Que signifie « abstrus » ?
Abstrus est un adjectif qui qualifie ce qui est difficile à comprendre, ce qui demande un effort intellectuel considérable pour être saisi. Un raisonnement abstrus, une théorie abstruse, un style abstrus : l'image est celle d'une pensée qui se dérobe, qui se cache derrière sa propre complexité. Mais attention : l'abstrus n'est pas seulement complexe — il est obscur par excès de profondeur, comme si l'auteur avait poussé sa réflexion si loin qu'elle en devenait inaccessible. Contrairement à l'abscons, qui évoque un défaut de clarté, l'abstrus suggère une profondeur réelle mais difficile d'accès.
Étymologie : ce qui est caché hors de portée
Le mot vient du latin abstrusus, participe passé de abstrudere (« cacher, dérober à la vue »), composé de abs- (« hors de ») et de trudere (« pousser, pousser en avant »). Littéralement : « poussé hors de la vue », donc « caché », « dérobé ». Le Littré définit le mot ainsi : « Difficilement accessible à l'entendement », et le distingue d'« abstrait » : une chose abstruse ne se comprend « que par une suite de raisonnements, et qu'à force d'efforts », tandis qu'une chose abstraite n'est malaisée à comprendre qu'à cause de sa généralité. L'Académie française définit pour sa part le mot, plus sobrement, comme « difficile à saisir par l'esprit ». Le mot est entré en français au XVIe siècle — Montaigne l'emploie déjà dans les Essais —, à l'époque où les savants redécouvraient les textes anciens et cherchaient à nommer les qualités des écrits philosophiques les plus ardus.
Un mot qui dit deux choses à la fois
Au-delà de la définition officielle, l'usage du mot laisse percevoir deux nuances :
- Sens premier (profondeur) : se dit d'un savoir, d'une pensée, d'une doctrine dont la profondeur même rend l'accès difficile.
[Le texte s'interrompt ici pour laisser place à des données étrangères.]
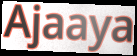
Ajaaya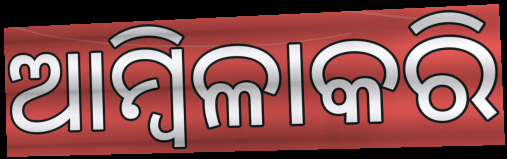
ଆମ୍ବିଳାକରି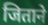
जितानेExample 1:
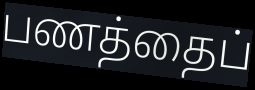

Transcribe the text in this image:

பணத்தைப்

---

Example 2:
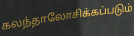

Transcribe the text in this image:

கலந்தாலோசிக்கப்படும்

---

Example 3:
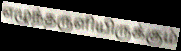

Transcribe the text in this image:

எழுந்தருளியிருக்கும்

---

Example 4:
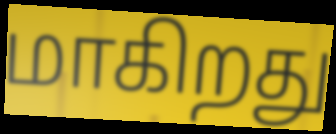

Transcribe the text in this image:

மாகிறது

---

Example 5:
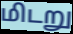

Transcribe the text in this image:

மிடறுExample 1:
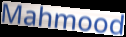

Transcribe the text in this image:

Mahmood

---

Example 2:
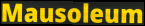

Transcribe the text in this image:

Mausoleum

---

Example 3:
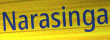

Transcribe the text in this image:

Narasinga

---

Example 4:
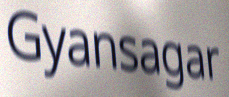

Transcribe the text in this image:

Gyansagar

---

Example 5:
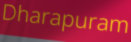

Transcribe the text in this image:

DharapuramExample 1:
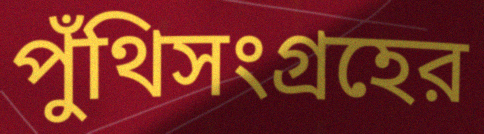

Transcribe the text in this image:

পুঁথিসংগ্রহের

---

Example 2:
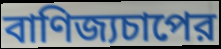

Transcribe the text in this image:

বাণিজ্যচাপের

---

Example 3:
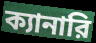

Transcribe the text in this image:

ক্যানারি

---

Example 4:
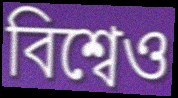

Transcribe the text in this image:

Exemple : « Les traités abstrus de métaphysique exigent une longue initiation. » Ici, le mot n'est pas nécessairement péjoratif : il reconnaît une forme de richesse qui exige un effort.
- Sens second (obscurité) : se dit d'un discours volontairement ou involontairement obscur, dont la difficulté semble parfois gratuite. Exemple : « Un jargon abstrus qui ne sert qu'à impressionner. » Dans ce cas, le mot devient critique.
Le Robert ajoute une précision importante : le mot s'emploie souvent avec une nuance péjorative quand il qualifie un style : « un style abstrus » sous-entend que l'auteur aurait pu être plus clair. C'est toute l'ambiguïté d'abstrus : il hésite entre le respect pour la profondeur et le reproche pour l'obscurité.
Abstrus, abscons, obscur, hermétique : quelles nuances ?
- Abscons : difficile à comprendre, mais souvent par manque de clarté. L'abscons est confus, presque ténébreux. Il n'implique pas la profondeur.
- Obscur : qui n'est pas clair, qui manque de lumière. L'obscur peut être vague, imprécis, mal formulé.
- Hermétique : qui se ferme complètement à la compréhension, comme scellé. L'hermétique est inaccessible.
- Ésotérique : réservé à un petit nombre d'initiés. L'ésotérique est volontairement caché, mais il peut être clair pour qui a la clé.
- Abstrus : difficile à comprendre à cause de sa profondeur. C'est le mot le plus noble de la série : il ne dit pas seulement « c'est obscur », il dit « c'est profond, et c'est pourquoi c'est difficile ».
La différence est essentielle : l'abscons est confus, l'obscur est mal éclairé, l'hermétique est fermé, l'ésotérique est réservé — mais l'abstrus est profond. Le mot a une dignité que les autres n'ont pas : il reconnaît la valeur de ce qu'il désigne tout en avouant la difficulté d'y accéder.
Pourquoi « abstrus » est un mot précieux
Aujourd'hui, abstrus est souvent remplacé par compliqué ou difficile. Pourtant, il apporte une nuance unique : celle d'une difficulté noble, liée à la profondeur et non au désordre. Dire d'un texte qu'il est abstrus, c'est dire qu'il exige un effort — mais un effort récompensé par la richesse de ce qu'il contient. C'est le mot des philosophies exigeantes, des mathématiques avancées, des œuvres qui demandent une initiation. Il a une élégance qui sert la précision : il distingue la vraie profondeur de la simple confusion.
Exemple d'usage contemporain
« Son dernier essai est d'une lecture abstruse : il faut s'accrocher, relire, mais l'effort est payé de retour. » Ici, abstrus n'est pas un reproche : c'est un avertissement. Le mot prévient le lecteur qu'il devra travailler, mais lui promet une récompense. C'est exactement ce que le mot capture : la difficulté qui a du sens.